Here's a breakdown of how distributed energy systems function:

  • Decentralized Generation: Instead of a single, large power plant, DE uses multiple smaller-scale energy generators. These can be located at homes, businesses, or within communities.

  • Variety of Sources: DERs encompass a wide range of technologies:

    • Renewable Energy: Solar panels, wind turbines, biomass generators.
    • Combined Heat and Power (CHP): Systems that generate electricity and capture waste heat for heating or cooling.
    • Fuel Cells: Devices that convert chemical energy into electricity.
    • Small-Scale Generators: Diesel generators, natural gas generators.
  • Grid Connection or Islanding: DERs can operate in two primary modes:

    • Grid-Connected: DERs feed excess electricity back into the central grid, allowing users to potentially offset their energy costs and contribute to the overall grid supply.
    • Islanded (Microgrid): DERs can disconnect from the main grid and operate independently as a microgrid, providing power to a specific area or building during grid outages or in remote locations.
  • Size and Scale: DERs range in size from small-scale generators with less than 1 megawatt (MW) of capacity to utility-scale generators of up to 10 MW.

  • Energy Management Systems (EMS): These systems optimize the operation of DERs by monitoring energy production, consumption, and grid conditions. EMS can help balance supply and demand, improve energy efficiency, and reduce costs.

  • Two-Way Power Flow: Unlike traditional power grids with one-way power flow from central generators to consumers, distributed energy enables two-way power flow. This means electricity can flow from DERs back into the grid, changing the traditional energy distribution model.

Example Scenario:

Imagine a community with solar panels on rooftops and a small wind turbine. During the day, the solar panels generate electricity, powering homes and businesses. Excess electricity is fed back into the grid. At night, or when the wind isn't blowing, the community draws electricity from the grid.
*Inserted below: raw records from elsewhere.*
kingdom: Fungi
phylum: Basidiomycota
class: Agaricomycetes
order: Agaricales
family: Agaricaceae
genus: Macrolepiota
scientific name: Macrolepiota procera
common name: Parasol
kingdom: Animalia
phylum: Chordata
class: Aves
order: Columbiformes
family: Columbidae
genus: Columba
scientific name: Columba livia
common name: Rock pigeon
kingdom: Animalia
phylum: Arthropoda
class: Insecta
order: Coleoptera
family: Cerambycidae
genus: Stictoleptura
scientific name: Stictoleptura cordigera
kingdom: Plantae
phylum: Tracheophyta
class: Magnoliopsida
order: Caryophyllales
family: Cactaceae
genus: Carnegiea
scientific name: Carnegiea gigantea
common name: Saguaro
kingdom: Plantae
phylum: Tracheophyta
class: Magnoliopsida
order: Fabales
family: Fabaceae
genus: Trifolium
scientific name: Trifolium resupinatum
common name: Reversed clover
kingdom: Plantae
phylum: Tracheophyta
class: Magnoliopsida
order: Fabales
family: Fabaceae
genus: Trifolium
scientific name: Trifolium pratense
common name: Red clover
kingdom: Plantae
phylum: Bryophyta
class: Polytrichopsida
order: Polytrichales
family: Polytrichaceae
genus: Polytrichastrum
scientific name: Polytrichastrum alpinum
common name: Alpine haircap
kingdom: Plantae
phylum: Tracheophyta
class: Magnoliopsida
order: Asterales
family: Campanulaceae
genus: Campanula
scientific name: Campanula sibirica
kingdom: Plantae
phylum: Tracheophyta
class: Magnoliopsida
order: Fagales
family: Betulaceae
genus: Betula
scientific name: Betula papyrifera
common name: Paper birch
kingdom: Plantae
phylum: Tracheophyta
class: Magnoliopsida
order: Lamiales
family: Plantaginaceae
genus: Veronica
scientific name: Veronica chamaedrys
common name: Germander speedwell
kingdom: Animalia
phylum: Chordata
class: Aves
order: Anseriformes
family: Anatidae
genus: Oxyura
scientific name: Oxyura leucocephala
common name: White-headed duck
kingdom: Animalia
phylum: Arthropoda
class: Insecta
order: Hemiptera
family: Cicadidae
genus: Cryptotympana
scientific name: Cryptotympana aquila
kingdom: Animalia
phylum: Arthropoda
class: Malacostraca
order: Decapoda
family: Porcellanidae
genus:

In the event of a power outage, the community can disconnect from the main grid and operate as a microgrid, relying on battery storage and other DERs to provide power.

Benefits of Distributed Energy:

  • Increased Grid Resilience: Reduces vulnerability to large-scale outages.
  • Reduced Transmission Losses: Locating generation closer to consumption minimizes energy loss during transmission.
  • Enhanced Energy Security: Diversifies energy sources and reduces reliance on centralized power plants.
  • Lower Carbon Emissions: Promotes the use of renewable energy sources.
  • Cost Savings: Reduces energy costs through on-site generation and net metering.